Over in Germany a court issued a verdict banning the circumcision of babies for religious reasons. The ruling was based on the fact that the boys hadn't consented to the procedure. It did say that when the children were of an age to be able to choose their religion they could make that decision themselves and be circumcised then. Leave it to the Germans to finally get Muslims and Jews on the same page about something. Leaders of both religions have expressed extreme outrage over the decision.

In the U.K. the British High Court has stopped the extradition hearing of Shawn Sullivan. Sullivan is accused of molesting two young girls in Minnesota and raping a third back in the nineties. The reasoning behind the ruling is that Mr. Sullivan could be at risk of being put in Minnesota's civil commitment program. It is a program that allows the state to indefinitely detain a person found to be sexually dangerous. The British judges ruled that Sullivan would suffer a "flagrant denial of his rights" if Minnesota chucked him away under those statutes. Sullivan fled the U.S. right before being charged with the crimes. He initially went to Ireland where he holds a dual citizenship. He snuck into England because the Irish convicted him of assaulting two twelve year old girls after his arrival.

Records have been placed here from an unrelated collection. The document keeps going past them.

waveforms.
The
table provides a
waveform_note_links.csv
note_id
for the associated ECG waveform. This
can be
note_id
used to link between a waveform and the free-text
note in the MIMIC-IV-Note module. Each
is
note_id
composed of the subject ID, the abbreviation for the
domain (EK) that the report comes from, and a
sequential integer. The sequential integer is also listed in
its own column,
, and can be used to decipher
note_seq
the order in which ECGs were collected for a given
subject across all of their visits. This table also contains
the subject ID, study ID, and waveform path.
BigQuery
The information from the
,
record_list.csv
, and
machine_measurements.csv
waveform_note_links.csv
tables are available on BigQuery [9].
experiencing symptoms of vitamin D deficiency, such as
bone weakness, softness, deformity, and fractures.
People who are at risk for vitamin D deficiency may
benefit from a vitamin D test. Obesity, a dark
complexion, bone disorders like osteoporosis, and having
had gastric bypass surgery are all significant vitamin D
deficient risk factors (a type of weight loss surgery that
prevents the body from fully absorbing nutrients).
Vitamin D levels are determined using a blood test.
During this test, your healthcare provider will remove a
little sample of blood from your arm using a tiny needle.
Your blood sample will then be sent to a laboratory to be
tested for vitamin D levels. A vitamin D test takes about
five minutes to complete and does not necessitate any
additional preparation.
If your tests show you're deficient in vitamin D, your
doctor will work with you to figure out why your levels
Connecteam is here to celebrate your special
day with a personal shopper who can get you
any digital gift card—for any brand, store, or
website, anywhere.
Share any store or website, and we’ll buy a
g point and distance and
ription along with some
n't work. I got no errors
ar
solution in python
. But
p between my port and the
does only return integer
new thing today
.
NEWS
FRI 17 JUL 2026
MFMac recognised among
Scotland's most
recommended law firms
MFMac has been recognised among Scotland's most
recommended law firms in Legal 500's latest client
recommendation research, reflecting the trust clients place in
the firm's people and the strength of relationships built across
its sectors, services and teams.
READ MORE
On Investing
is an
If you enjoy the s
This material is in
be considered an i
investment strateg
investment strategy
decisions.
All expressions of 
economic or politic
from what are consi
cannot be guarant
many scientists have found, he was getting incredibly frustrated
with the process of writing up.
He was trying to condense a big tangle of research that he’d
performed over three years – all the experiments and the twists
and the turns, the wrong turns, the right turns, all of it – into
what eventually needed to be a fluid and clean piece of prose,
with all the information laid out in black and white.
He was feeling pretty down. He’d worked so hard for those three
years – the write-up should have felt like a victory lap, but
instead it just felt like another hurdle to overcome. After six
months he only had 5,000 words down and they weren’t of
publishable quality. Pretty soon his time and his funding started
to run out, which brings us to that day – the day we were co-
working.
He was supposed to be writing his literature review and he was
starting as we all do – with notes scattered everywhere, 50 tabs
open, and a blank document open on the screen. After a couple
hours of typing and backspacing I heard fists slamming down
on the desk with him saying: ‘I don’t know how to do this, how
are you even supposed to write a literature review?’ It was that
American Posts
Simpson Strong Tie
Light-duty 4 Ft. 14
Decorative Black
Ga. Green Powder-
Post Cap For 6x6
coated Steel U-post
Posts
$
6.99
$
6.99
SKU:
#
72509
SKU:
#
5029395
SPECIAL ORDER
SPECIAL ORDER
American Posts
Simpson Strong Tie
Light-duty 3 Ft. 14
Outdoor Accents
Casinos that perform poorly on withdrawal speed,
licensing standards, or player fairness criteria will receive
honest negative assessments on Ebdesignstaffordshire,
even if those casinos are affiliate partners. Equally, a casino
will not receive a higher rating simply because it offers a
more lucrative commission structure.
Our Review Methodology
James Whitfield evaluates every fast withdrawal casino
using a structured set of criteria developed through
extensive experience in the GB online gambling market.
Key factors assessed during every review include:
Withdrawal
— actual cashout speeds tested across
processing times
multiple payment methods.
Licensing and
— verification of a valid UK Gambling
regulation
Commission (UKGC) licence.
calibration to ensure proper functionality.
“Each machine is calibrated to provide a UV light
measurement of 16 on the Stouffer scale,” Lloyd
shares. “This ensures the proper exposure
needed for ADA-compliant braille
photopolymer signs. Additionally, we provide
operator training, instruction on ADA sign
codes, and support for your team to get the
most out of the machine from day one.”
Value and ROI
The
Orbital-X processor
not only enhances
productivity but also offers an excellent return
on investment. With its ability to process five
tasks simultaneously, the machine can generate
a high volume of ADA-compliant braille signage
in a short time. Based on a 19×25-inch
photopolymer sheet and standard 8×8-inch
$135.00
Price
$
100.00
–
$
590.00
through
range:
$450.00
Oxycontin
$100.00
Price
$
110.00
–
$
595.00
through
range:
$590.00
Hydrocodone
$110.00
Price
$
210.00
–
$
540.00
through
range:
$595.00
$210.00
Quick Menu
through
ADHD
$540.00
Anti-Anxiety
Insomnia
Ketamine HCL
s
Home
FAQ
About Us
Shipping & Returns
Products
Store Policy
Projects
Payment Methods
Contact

And back here in the states once more it turns out our pal Jerry, the tickle monster, Sandusky is still eligible for his state pension. The Pennsylvania Employees' Retirement System is on the hook to Sandusky for right at $59,000 a year. After his death his wife Dottie would be due half that amount. The System's rules do provide that a former state employee can forfeit his or her pension if he or she "commits certain crimes that breach the member's duty of faithful and honest public service." Sex crimes didn't make the list of  "certain" offenses. A member of Sandusky's defense team who visited his client in jail says that Sandusky is looking forward to his appeal, is "undefeated" and firmly believes he did nothing wrong.

Well of course not. As the song goes "all the cops are sinners and all the sinners saints," or something like that.

The weekend has arrived just in time. Much more of this and I'll start thinking the Mayans might be right, or at least should be.